The social market

When AP was hacked, unwittingly sending out a Tweet that the White House has been attacked and President Obama injured, markets fell. The combination of social media and high frequency trading proved to be particularly potent, wiping approximately $136bn from US markets within 3 minutes. 

In spite of the influence social media carries, the regulation of the various platforms (Twitter, Facebook, Google, etc.) with respect to stock markets is not well established. The American Securities and Exchange Commission (SEC) now allows company information to be transmitted to investors through social media “so long as investors have been alerted about which social media will be used to disseminate such information.”

The SEC has not given guidance on the timing of disclosures or the outlets allowed. Indeed, the ruling does not even stipulate that information should be available on corporate websites in addition to other mediums. The ruling similarly avoids discussion on the timing of the disclosure or the dissemination of information across a number of channels. It is even less well established in the UK, where social media usage is more pervasive.

The lack of clear regulatory direction places an additional onus on investors, analysts and the media. Information must be sought across more channels. To meet this need, specialized research platforms exist offering investors the chance to gain a competitive advantage. Evidence from these platforms, as well as independent academic research suggests there is an advantage to this trading strategy.

Social media disclosure and trading use should be more stringently regulated in order to limit these market inequalities.  In the short term, the inclusion of social media will result in the value of a company better reflected in the market place. Information will be revealed more quickly, and spread faster. In principle, this will lead to increased volatility, with limited liquidity causing additional concern.

As more companies adopt social media channels as a way to engage investors and consumers, the ability for social media to influence the market becomes greater. As research platforms incorporating social media information continue to develop, the likelihood of social information having an impact becomes larger. This suggests regulation is necessary.
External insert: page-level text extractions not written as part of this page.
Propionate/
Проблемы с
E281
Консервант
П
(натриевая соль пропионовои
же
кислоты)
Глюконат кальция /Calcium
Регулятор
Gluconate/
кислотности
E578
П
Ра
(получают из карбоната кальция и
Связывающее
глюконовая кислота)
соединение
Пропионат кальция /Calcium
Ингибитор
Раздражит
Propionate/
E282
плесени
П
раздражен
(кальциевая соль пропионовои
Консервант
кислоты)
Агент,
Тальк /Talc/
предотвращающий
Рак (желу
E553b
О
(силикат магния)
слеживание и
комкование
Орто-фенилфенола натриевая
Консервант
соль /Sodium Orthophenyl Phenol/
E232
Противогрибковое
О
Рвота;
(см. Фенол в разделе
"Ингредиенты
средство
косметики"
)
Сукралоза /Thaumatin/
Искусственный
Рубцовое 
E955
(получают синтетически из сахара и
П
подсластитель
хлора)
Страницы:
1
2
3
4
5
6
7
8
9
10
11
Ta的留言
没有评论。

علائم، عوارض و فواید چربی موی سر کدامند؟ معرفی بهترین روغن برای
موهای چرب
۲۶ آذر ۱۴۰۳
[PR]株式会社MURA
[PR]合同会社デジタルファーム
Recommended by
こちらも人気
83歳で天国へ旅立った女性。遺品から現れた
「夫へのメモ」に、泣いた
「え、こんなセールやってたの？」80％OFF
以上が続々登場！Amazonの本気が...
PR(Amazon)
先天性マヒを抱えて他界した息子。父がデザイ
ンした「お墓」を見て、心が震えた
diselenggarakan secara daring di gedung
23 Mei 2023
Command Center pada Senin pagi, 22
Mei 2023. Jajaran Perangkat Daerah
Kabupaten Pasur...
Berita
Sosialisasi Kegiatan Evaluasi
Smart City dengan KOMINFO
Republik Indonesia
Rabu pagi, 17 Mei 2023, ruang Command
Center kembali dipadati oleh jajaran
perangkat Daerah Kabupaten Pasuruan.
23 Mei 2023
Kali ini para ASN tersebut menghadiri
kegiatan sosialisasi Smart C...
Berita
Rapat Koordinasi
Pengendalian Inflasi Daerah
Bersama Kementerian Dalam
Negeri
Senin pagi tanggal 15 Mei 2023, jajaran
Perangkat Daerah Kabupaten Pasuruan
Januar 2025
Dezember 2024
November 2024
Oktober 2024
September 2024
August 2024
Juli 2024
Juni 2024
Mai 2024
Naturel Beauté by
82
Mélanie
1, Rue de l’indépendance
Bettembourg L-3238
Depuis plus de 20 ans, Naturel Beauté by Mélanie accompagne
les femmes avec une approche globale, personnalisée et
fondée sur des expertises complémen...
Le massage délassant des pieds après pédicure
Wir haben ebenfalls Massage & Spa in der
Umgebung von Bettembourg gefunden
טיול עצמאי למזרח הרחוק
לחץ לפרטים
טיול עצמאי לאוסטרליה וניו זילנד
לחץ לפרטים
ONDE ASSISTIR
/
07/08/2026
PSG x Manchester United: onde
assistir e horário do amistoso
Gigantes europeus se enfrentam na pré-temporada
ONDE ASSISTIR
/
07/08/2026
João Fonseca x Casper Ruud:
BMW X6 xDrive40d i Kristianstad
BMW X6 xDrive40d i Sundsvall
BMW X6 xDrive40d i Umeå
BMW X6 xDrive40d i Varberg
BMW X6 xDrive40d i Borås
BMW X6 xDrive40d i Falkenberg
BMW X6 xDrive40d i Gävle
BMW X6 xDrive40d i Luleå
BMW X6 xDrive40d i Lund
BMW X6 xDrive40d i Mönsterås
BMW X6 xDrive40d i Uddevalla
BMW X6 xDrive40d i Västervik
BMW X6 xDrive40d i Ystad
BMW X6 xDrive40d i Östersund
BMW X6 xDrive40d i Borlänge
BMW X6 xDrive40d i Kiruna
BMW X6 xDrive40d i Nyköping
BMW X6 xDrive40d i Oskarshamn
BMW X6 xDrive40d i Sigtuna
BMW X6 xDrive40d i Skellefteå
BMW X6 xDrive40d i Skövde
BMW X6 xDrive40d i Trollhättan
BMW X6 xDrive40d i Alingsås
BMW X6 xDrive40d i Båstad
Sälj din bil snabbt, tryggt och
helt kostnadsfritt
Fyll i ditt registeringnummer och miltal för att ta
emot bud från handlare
However, there is reason to be concerned that regulating social media usage is a type of censorship. The recent SEC ruling developed from a court case brought against the CEO of Netflix for posting material information on his personal Twitter account. If regulators are able to regulate who is able to say what across different platforms, it approaches the infringement of civil liberties.

That being said, it would be better for regulators provide clearer guidance to material disclosures on social media, before further market problems arise. If not, the chance that misinformation to spread through social media, causing a fall in the market and economic turmoil increases. As it currently stands, investors are unaware where and when to look for company information. This adds to market fragility, and is a cause for concern.